◆ What to produce ◆
Can you write out every row below word for word, leaving out the pictures?

◆ Information provided ◆
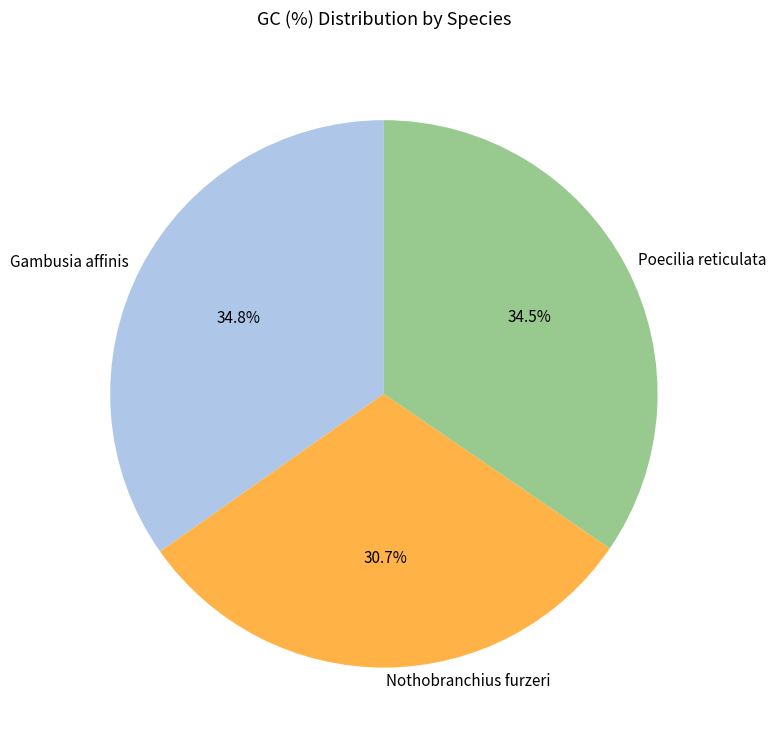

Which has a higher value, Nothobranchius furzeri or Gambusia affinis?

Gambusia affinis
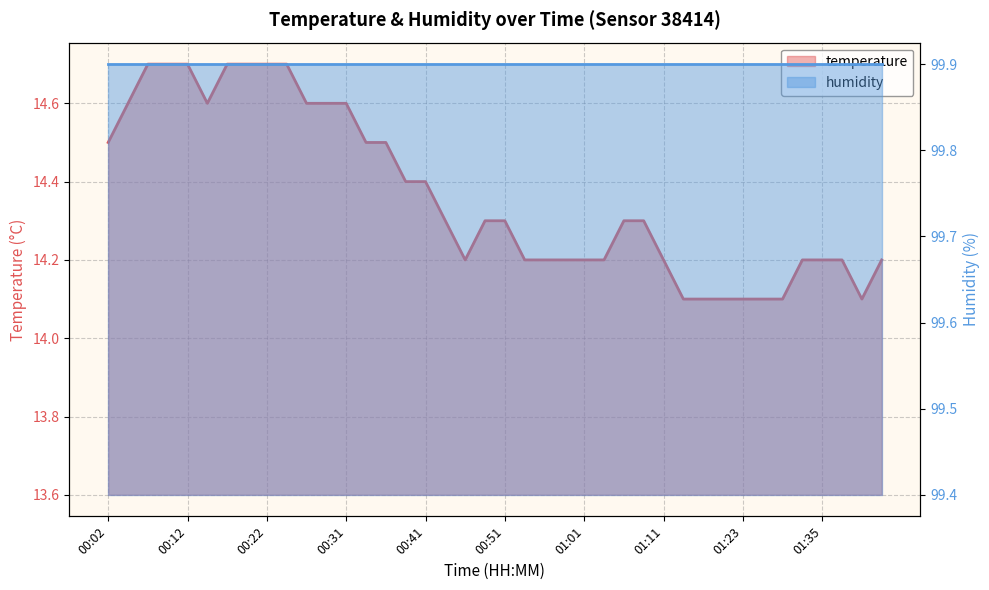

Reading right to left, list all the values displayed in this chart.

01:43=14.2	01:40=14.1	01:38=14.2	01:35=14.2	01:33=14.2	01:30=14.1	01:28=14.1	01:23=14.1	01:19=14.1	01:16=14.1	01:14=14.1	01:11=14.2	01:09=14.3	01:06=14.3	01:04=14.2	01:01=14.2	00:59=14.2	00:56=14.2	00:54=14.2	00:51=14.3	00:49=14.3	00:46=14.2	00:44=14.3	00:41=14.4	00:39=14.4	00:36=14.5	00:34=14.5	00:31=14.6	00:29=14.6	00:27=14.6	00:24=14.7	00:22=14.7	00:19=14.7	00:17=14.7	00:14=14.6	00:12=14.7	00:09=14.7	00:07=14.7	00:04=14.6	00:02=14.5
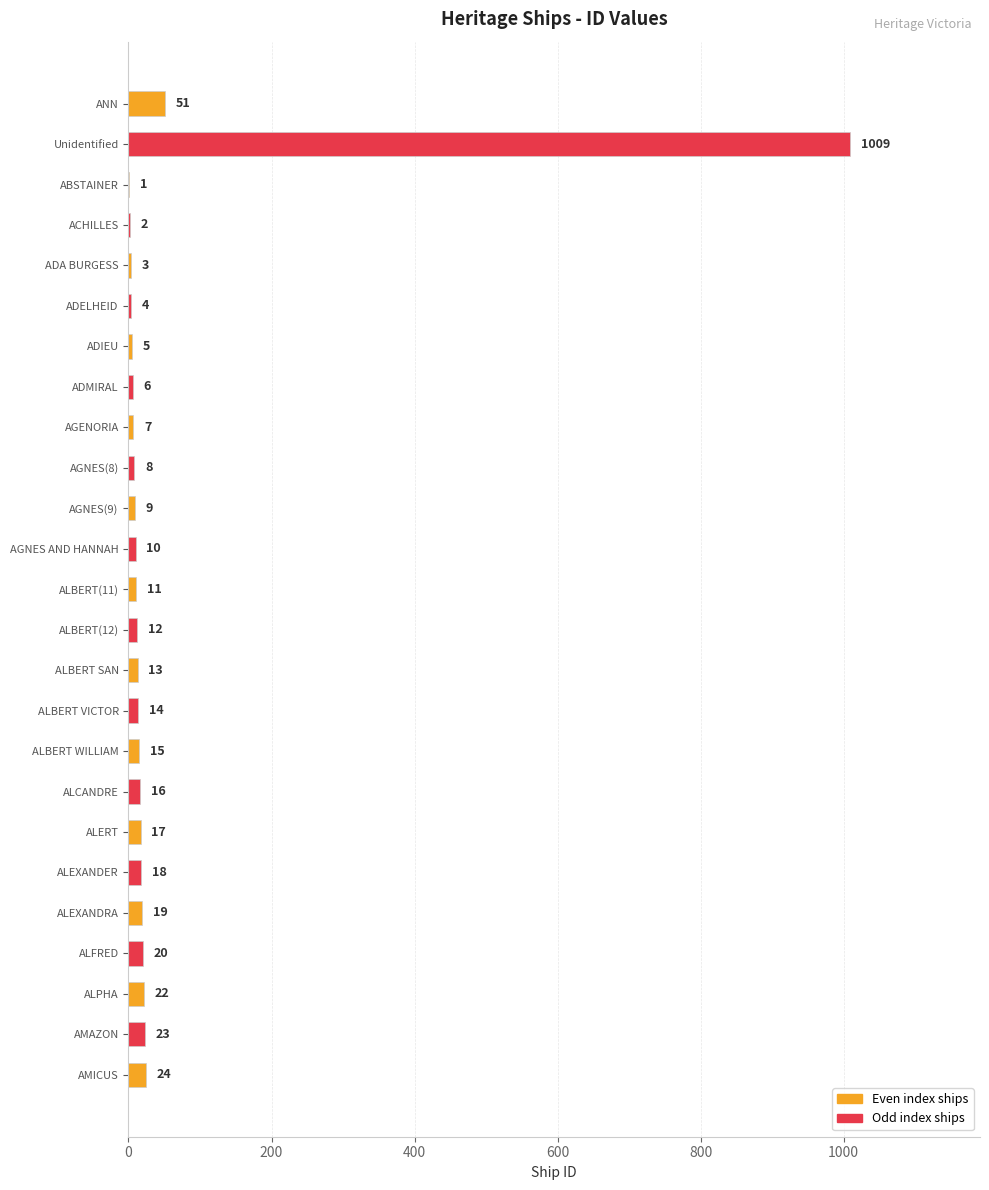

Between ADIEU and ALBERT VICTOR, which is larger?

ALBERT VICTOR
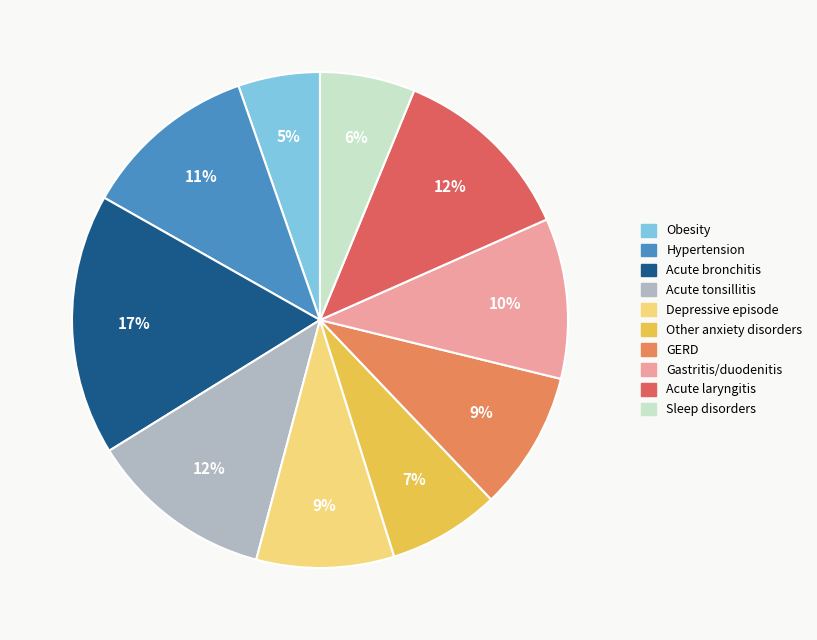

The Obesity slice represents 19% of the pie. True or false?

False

◆ Exercise answer ◆
Which has a higher value, Nothobranchius furzeri or Gambusia affinis?

Gambusia affinis

Reading right to left, list all the values displayed in this chart.

01:43=14.2	01:40=14.1	01:38=14.2	01:35=14.2	01:33=14.2	01:30=14.1	01:28=14.1	01:23=14.1	01:19=14.1	01:16=14.1	01:14=14.1	01:11=14.2	01:09=14.3	01:06=14.3	01:04=14.2	01:01=14.2	00:59=14.2	00:56=14.2	00:54=14.2	00:51=14.3	00:49=14.3	00:46=14.2	00:44=14.3	00:41=14.4	00:39=14.4	00:36=14.5	00:34=14.5	00:31=14.6	00:29=14.6	00:27=14.6	00:24=14.7	00:22=14.7	00:19=14.7	00:17=14.7	00:14=14.6	00:12=14.7	00:09=14.7	00:07=14.7	00:04=14.6	00:02=14.5

Between ADIEU and ALBERT VICTOR, which is larger?

ALBERT VICTOR

The Obesity slice represents 19% of the pie. True or false?

False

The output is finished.